The output from OpenDroneMap produces 2 subfolders in the folder where your images are located. The folder name is reconstruction-with-image-size-[resize-to] by default, but you can specify other name with using the --job-dir-name argument.

The two folders are:

[job-dir-name] (eg.:reconstruction-with-image-size-2400) -- contains runtime and temporary files (resized images, logs, temp files, etc...)

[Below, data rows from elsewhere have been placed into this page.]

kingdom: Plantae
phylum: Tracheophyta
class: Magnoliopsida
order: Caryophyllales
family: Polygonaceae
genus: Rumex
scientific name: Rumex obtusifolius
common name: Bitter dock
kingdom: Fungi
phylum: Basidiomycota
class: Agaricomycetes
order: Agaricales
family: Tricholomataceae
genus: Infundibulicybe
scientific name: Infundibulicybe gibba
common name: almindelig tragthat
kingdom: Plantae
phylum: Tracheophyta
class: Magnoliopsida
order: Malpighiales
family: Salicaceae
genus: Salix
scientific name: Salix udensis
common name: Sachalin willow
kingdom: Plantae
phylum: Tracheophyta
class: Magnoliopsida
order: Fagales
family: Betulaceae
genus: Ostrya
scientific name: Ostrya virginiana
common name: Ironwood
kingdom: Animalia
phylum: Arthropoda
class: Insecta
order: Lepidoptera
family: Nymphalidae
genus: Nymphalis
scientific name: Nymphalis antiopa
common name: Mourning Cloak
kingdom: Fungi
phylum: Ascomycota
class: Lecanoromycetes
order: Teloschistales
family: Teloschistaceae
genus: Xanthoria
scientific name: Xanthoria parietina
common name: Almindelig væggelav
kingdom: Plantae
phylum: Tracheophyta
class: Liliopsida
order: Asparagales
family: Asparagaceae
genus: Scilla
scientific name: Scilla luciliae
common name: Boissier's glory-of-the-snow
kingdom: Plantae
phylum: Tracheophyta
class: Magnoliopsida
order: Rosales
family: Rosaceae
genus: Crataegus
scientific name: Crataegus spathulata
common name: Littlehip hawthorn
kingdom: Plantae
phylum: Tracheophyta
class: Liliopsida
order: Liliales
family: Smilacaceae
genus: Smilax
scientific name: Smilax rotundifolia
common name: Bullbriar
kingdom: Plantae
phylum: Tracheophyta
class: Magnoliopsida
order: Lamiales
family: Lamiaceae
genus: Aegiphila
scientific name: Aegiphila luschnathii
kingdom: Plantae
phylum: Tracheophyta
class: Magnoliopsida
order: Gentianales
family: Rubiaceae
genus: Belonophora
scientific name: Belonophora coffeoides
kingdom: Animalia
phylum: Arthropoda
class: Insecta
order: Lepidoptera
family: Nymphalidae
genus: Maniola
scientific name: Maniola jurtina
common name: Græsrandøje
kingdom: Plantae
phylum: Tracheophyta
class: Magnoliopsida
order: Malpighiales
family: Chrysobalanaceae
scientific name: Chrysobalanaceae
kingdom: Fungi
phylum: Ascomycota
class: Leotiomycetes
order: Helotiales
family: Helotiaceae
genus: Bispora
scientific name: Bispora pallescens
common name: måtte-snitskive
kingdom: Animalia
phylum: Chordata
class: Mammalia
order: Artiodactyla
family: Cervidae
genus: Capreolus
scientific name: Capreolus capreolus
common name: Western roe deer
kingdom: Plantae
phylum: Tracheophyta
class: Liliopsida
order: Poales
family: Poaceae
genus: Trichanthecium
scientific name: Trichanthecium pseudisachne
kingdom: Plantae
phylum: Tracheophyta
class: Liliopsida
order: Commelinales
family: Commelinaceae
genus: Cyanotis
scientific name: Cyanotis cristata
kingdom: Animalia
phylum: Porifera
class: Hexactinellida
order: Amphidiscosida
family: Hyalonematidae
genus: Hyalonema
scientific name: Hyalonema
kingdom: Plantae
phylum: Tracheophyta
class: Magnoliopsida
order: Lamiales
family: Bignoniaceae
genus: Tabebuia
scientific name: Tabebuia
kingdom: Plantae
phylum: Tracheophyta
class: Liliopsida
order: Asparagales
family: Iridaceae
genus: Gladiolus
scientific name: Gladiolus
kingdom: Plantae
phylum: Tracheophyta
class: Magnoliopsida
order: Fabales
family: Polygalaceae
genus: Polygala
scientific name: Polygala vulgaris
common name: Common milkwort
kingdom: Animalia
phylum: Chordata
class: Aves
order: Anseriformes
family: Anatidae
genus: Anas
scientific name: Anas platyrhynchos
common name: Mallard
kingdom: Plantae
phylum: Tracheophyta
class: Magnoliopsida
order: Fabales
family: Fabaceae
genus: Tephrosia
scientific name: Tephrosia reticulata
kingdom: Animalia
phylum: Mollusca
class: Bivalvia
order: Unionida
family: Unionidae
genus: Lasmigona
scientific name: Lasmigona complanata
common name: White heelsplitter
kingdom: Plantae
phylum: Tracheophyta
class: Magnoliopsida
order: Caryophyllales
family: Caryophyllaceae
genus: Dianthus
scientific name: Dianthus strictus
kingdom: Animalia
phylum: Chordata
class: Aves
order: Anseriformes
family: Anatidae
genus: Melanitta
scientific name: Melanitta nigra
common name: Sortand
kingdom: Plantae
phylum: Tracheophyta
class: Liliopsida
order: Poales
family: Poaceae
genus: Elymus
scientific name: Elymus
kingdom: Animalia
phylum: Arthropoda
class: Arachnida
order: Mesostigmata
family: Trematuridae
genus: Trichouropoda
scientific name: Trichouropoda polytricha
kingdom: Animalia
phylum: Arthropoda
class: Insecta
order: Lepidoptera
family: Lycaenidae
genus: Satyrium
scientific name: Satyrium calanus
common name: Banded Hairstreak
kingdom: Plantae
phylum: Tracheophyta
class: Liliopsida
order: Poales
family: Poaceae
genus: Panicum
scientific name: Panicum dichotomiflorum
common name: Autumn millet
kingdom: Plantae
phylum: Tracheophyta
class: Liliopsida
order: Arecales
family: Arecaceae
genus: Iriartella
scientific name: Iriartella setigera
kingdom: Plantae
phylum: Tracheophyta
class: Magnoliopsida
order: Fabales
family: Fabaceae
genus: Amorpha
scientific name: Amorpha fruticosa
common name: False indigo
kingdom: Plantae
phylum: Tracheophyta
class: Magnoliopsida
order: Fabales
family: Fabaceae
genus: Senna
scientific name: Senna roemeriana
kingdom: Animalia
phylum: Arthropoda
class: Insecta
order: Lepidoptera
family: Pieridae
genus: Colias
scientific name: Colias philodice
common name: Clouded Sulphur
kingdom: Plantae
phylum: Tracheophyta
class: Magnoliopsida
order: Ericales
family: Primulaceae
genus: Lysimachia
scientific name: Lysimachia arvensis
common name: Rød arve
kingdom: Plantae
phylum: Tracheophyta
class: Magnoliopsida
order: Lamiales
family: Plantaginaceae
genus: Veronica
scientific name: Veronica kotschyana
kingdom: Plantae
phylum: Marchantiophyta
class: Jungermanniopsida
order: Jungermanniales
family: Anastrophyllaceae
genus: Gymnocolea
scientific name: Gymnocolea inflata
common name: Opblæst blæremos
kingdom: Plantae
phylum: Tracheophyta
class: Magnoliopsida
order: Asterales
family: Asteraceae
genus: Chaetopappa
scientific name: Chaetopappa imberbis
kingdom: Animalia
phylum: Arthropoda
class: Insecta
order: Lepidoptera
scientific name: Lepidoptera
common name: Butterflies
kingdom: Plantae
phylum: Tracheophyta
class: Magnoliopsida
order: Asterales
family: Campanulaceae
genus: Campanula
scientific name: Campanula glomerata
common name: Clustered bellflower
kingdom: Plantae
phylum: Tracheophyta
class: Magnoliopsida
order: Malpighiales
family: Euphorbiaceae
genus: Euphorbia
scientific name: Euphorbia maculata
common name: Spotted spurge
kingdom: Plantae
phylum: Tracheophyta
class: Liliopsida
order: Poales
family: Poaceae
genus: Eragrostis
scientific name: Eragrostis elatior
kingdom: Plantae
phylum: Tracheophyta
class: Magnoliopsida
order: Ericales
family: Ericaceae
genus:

[job-dir-name]-results (eg.:reconstruction-with-image-size-2400-results) -- contains all the final product ( point cloud, fully textured meshes, orthophoto, etc..)

Meshing

option-0000.ply -- The point cloud file

odm_mesh-0000.ply -- The meshed surface

Texturing

odm_texturing/odm_textured_model.obj -- The textured surface mesh

You can access the point cloud and textured meshes using MeshLab. Open MeshLab, and choose File:Import Mesh and choose your textured mesh from a location similar to the following: reconstruction-with-image-size-1200-results\odm_texturing\odm_textured_model.obj

Georeferencing

odm_texturing/odm_textured_model_geo.obj -- The georeferenced and textured surface mesh

option-0000_georef.ply -- The georeferenced point cloud

odm_textured_model_geo_georef_system.txt -- This file contains the georeference system and coordinate shifting. The X and Y coordinates in the georeferenced mesh if shifted to have smaller values, resulting in smaller mesh files. If you need to work with the real coordinates, this file is useful.

pointcloud_georef.laz -- LAZ file

Orthophoto

odm_orthphoto.png -- The orthophoto, but this is a simple png, which don't have any georeferencing information

odm_orthphoto.tif -- GeoTIFF Orthophoto. You can use it in QGIS as a raster layer.